Just as we were ready to move on (honestly), a newsmagazine across the border posts a follow-up on our article Wednesday about Detroit designer Tommey Walker Jr. versus a Toronto copycat.

Maclean's, a 110-year-old weekly published in Toronto, bypasses legal questions about upstarts selling echoes of Walker's three-year old Detroit vs Everybody garments. Digital editor Adrian Lee instead ridicules the popularity of "the borrowed slogan" on Toronto's "statement-making wardrobe item of the season," as he puts it.

Lee, who quotes and links to Walker's comments at Deadline, suggests that the makers and buyers of Toronto vs Everybody styles cross the line "between pride and insecurity." The Canadian commentator writes:

This imbroglio over embroidery is more than an issue of plagiarism. It speaks volumes about Toronto’s pervasive lack of self-esteem. . . .

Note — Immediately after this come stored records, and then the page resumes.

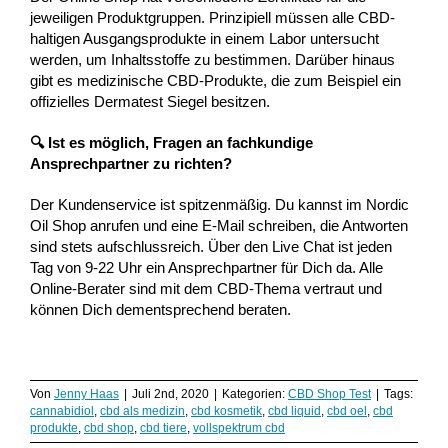
jeweiligen Produktgruppen. Prinzipiell müssen alle CBD-
haltigen Ausgangsprodukte in einem Labor untersucht
werden, um Inhaltsstoffe zu bestimmen. Darüber hinaus
gibt es medizinische CBD-Produkte, die zum Beispiel ein
offizielles Dermatest Siegel besitzen.
🔍 Ist es möglich, Fragen an fachkundige
Ansprechpartner zu richten?
Der Kundenservice ist spitzenmäßig. Du kannst im Nordic
Oil Shop anrufen und eine E-Mail schreiben, die Antworten
sind stets aufschlussreich. Über den Live Chat ist jeden
Tag von 9-22 Uhr ein Ansprechpartner für Dich da. Alle
Online-Berater sind mit dem CBD-Thema vertraut und
können Dich dementsprechend beraten.
Von
Jenny Haas
|
Juli 2nd, 2020
|
Kategorien:
CBD Shop Test
|
Tags:
cannabidiol
,
cbd als medizin
,
cbd kosmetik
,
cbd liquid
,
cbd oel
,
cbd
produkte
,
cbd shop
,
cbd tiere
,
vollspektrum cbd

We want to be New York, instead of Toronto. That’s not inherently a bad thing, but it’s also something of a zero-sum game; it’s hard to compete against America when you are, well, not in America. . . .

The fact that Toronto imported a civic movement from a city where the forces against it are economic and deep-rooted makes this issue stink all the more. The borrowed slogan punches down — a change of pace from Toronto’s typical punch-up attitude.

Whatever happens to the legal fight over Peace Collective’s branding, it’s a perfect moment for Toronto to awaken to the fact that it deserves a civic movement all its own. Something that says something about who we are, rather than defining ourselves against what we are not.